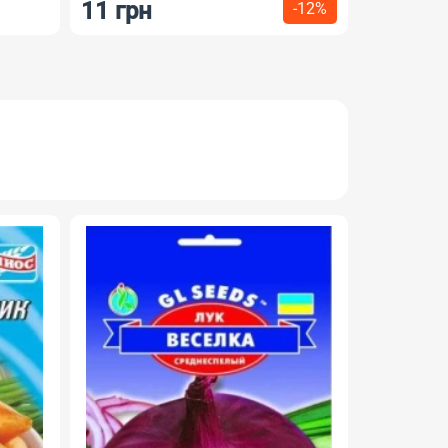
11 грн
7 грн
-12%
НОВИНКА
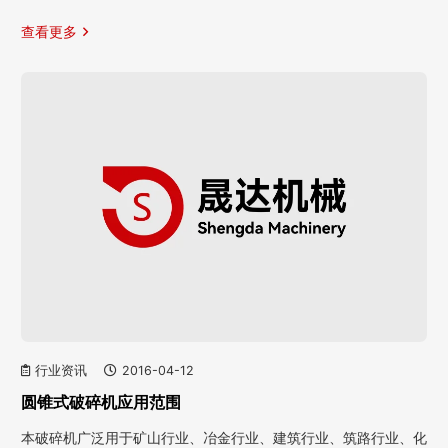
查看更多
行业资讯
2016-04-12
圆锥式破碎机应用范围
本破碎机广泛用于矿山行业、冶金行业、建筑行业、筑路行业、化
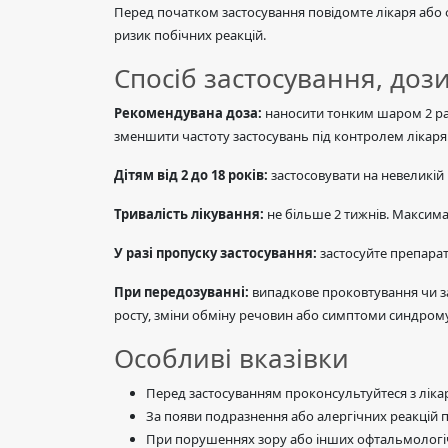
Перед початком застосування повідомте лікаря або ф
ризик побічних реакцій.
Спосіб застосування, дози
Рекомендувана доза:
наносити тонким шаром 2 раз
зменшити частоту застосувань під контролем лікаря
Дітям від 2 до 18 років:
застосовувати на невеликій 
Тривалість лікування:
не більше 2 тижнів. Максима
У разі пропуску застосування:
застосуйте препарат
При передозуванні:
випадкове проковтування чи за
росту, зміни обміну речовин або симптоми синдрому 
Особливі вказівки
Перед застосуванням проконсультуйтеся з ліка
За появи подразнення або алергічних реакцій 
При порушеннях зору або інших офтальмологі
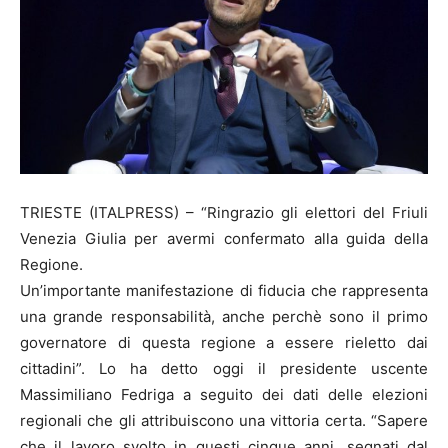
TRIESTE (ITALPRESS) – “Ringrazio gli elettori del Friuli
Venezia Giulia per avermi confermato alla guida della
Regione.
Un’importante manifestazione di fiducia che rappresenta
una grande responsabilità, anche perchè sono il primo
governatore di questa regione a essere rieletto dai
cittadini”. Lo ha detto oggi il presidente uscente
Massimiliano Fedriga a seguito dei dati delle elezioni
regionali che gli attribuiscono una vittoria certa. “Sapere
che il lavoro svolto in questi cinque anni, segnati dal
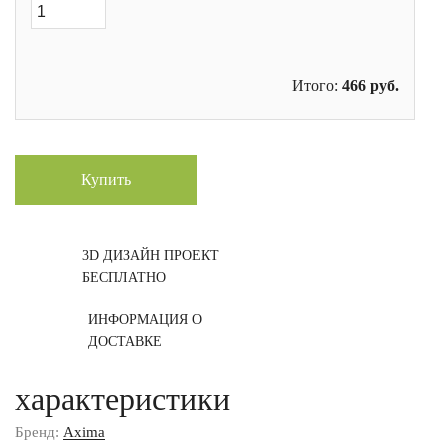
Итого:
466
руб.
Купить
3D ДИЗАЙН ПРОЕКТ
БЕСПЛАТНО
ИНФОРМАЦИЯ О
ДОСТАВКЕ
характеристики
Бренд:
Axima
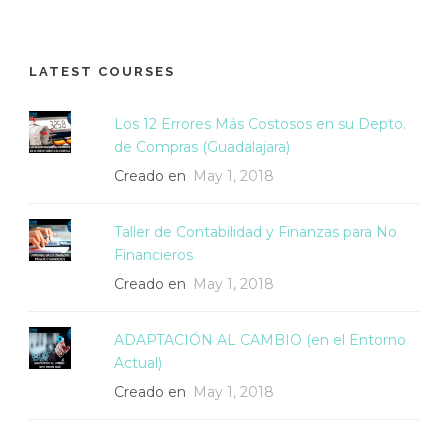
LATEST COURSES
Los 12 Errores Más Costosos en su Depto.
de Compras (Guadalajara)
Creado en
May 1, 2018
Taller de Contabilidad y Finanzas para No
Financieros
Creado en
May 1, 2018
ADAPTACIÓN AL CAMBIO (en el Entorno
Actual)
Creado en
May 1, 2018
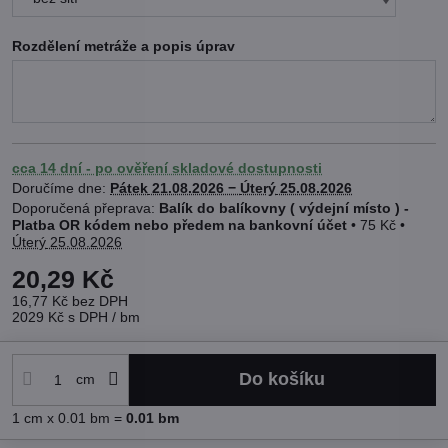
Rozdělení metráže a popis úprav
cca 14 dní - po ověření skladové dostupnosti
Doručíme dne:
Pátek
21.08.2026 −
Úterý
25.08.2026
Balík do balíkovny ( výdejní místo ) -
Platba OR kódem nebo předem na bankovní účet
•
75 Kč
•
Úterý
25.08.2026
20,29 Kč
16,77 Kč
bez DPH
2029 Kč
s DPH
/ bm
Do košíku
cm
1
cm
x 0.01 bm =
0.01
bm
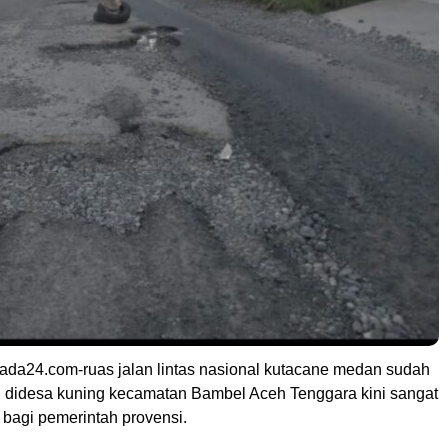
da24.com-ruas jalan lintas nasional kutacane medan sudah
g didesa kuning kecamatan Bambel Aceh Tenggara kini sangat
bagi pemerintah provensi.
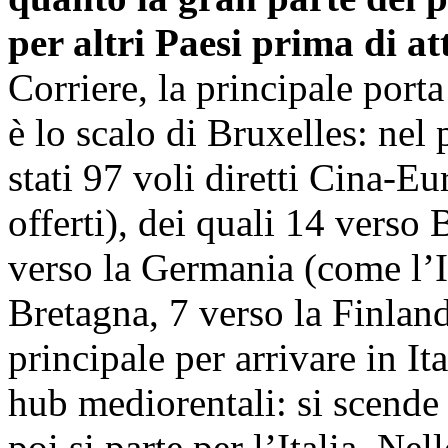
per altri Paesi prima di att
Corriere, la principale porta
è lo scalo di Bruxelles: ne
stati 97 voli diretti Cina-E
offerti), dei quali 14 verso 
verso la Germania (come l’It
Bretagna, 7 verso la Finland
principale per arrivare in Ita
hub mediorentali: si scend
poi si parte per l’Italia. Ne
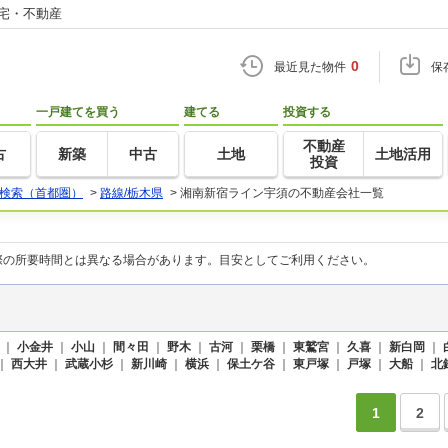
住宅・不動産
0
最近見た物件
保
一戸建てを買う
建てる
投資する
不動産
古
新築
中古
土地
土地活用
投資
検索（首都圏）
>
路線/栃木県
>
湘南新宿ライン宇須の不動産会社一覧
際の所要時間とは異なる場合があります。目安としてご利用ください。
｜
小金井
｜
小山
｜
間々田
｜
野木
｜
古河
｜
栗橋
｜
東鷲宮
｜
久喜
｜
新白岡
｜
｜
西大井
｜
武蔵小杉
｜
新川崎
｜
横浜
｜
保土ケ谷
｜
東戸塚
｜
戸塚
｜
大船
｜
北
1
2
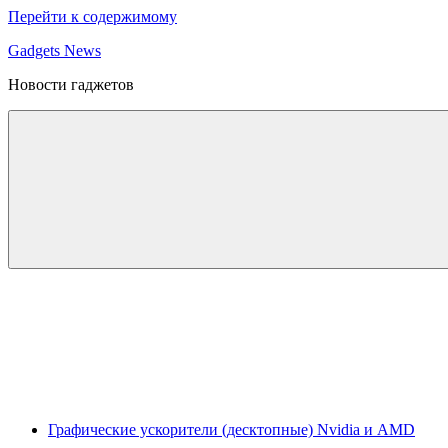
Перейти к содержимому
Gadgets News
Новости гаджетов
Графические ускорители (десктопные) Nvidia и AMD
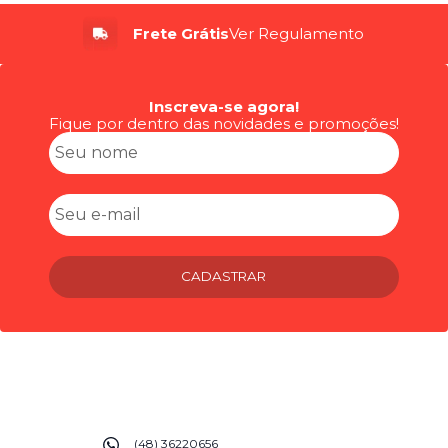
Frete Grátis
Ver Regulamento
Inscreva-se agora!
Fique por dentro das novidades e promoções!
CADASTRAR
(48) 36220656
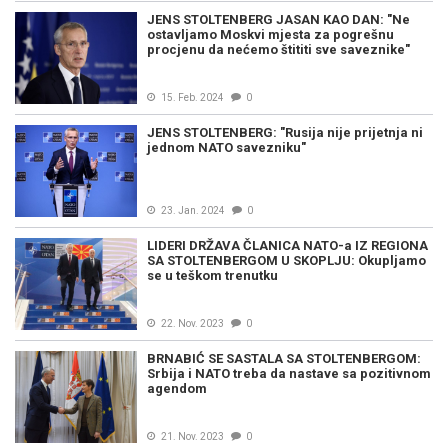
JENS STOLTENBERG JASAN KAO DAN: "Ne
ostavljamo Moskvi mjesta za pogrešnu
procjenu da nećemo štititi sve saveznike"
15. Feb. 2024
0
JENS STOLTENBERG: "Rusija nije prijetnja ni
jednom NATO savezniku"
23. Jan. 2024
0
LIDERI DRŽAVA ČLANICA NATO-a IZ REGIONA
SA STOLTENBERGOM U SKOPLJU: Okupljamo
se u teškom trenutku
22. Nov. 2023
0
BRNABIĆ SE SASTALA SA STOLTENBERGOM:
Srbija i NATO treba da nastave sa pozitivnom
agendom
21. Nov. 2023
0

## Instructions for the task:
Please return every line of the material above that includes "principale".

## Answer below:
Corriere, la principale porta
principale per arrivare in Ita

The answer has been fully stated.